_Selected excerpt_
▽

The other alarm: Taking care of refurbished stadium

Tanzaniasports::Where Sports People Meet

Pundits raised a hue and cry in the past week when it became impossible to play a league tie at the refurbished National Stadium, with an artificial turf not accompanied by a proper drainage network.

When it heavily rained on Thursday a Premier League tie had to be postponed as the pitch was unusable, despite that the problem should have been taken care of.

Can it be expected that the Tanzania Football Federation would have learnt its lesson and could rectify the problem?

Chances that this would be the case are few, since the situation isn’t new, and it extends into whatever issue that falls in their horizon of duty, that the TFF is perennially short of money.

It was for this reason that Taifa Stars coach Marcio Maximo said sometimes last year that he would ask President Jakaya Kikwete to privatize sports facilities, so as to improve their usability and also raise income that can help improve sports in general. Funding youth teams is one such area.

△

_Work to complete_
a) Answer these about the article on the refurbished stadium, one line each:
(i) What did the artificial turf at the refurbished National Stadium lack?
(ii) On which day did heavy rain force the postponement of a Premier League tie?
(iii) Whom did Marcio Maximo say he would ask to privatize sports facilities?
b) Retype the stadium article from "Pundits raised a" up to and including "taken care of.".
c) Write the next part of the article on the refurbished National Stadium, picking up after its final sentence.

_Dataset excerpt_
▽

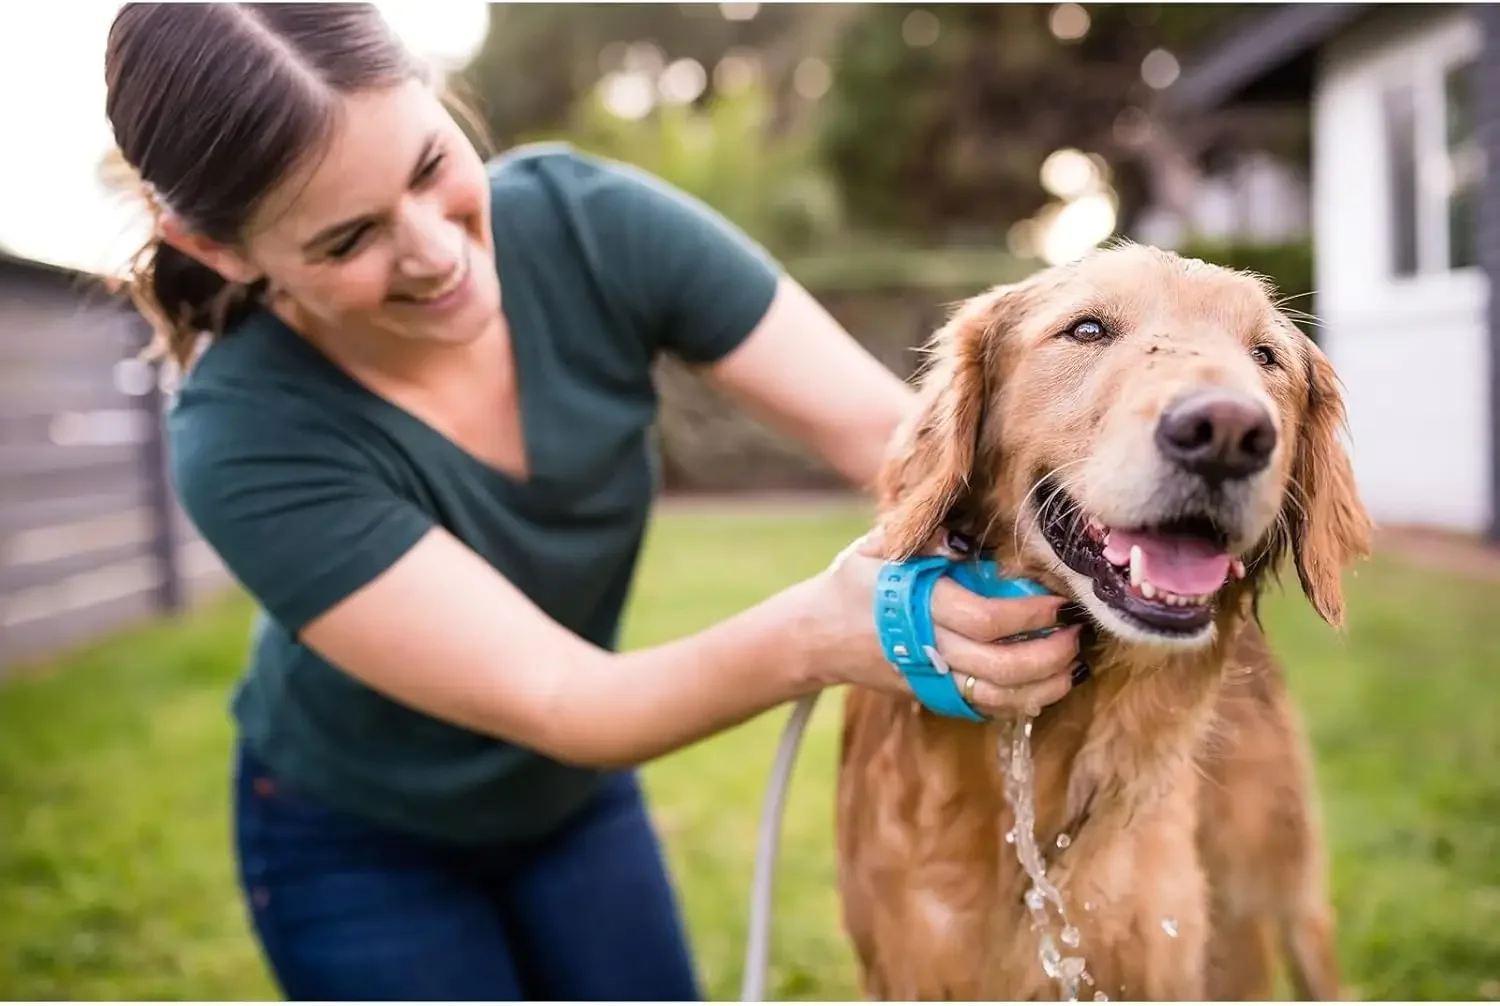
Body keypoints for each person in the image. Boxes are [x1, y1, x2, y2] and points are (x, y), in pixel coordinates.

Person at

△

_Responses for each task_
a)
(i) A proper drainage network.
(ii) Thursday.
(iii) President Jakaya Kikwete.

b)
Pundits raised a hue and cry in the past week when it became impossible to play a league tie at the refurbished National Stadium, with an artificial turf not accompanied by a proper drainage network.

When it heavily rained on Thursday a Premier League tie had to be postponed as the pitch was unusable, despite that the problem should have been taken care of.

c)
In these days of the hunt after ‘fisads’ as well as the hue and cry about two major redevelopment projects, it is hard to see how far that idea could go – and indeed it is unlikely that JK has never had time to think about it, or the answers he settled for.

There is no stomach in the country to hand over the National Stadium to a private manager, or for that matter to make the stadium such investor’s property, with a contractual provision that it would be available whenever the government or its agencies had use of it. But some costing breakdown would also be added thereof.

The more complicated issue is the Nyamagana Stadium redevelopment question, which was ruled out by ex-Lands minister John Magufuli, who has been shifted to another ministry, and one can`t say if this tension in Mwanza contributed to the shuffle.

Local authorities there feel that the CCM Kirumba Stadium suffices for most league needs, and certain teams say in factories have their pitches, and in some quarters there are open spaces where teams of another division can play.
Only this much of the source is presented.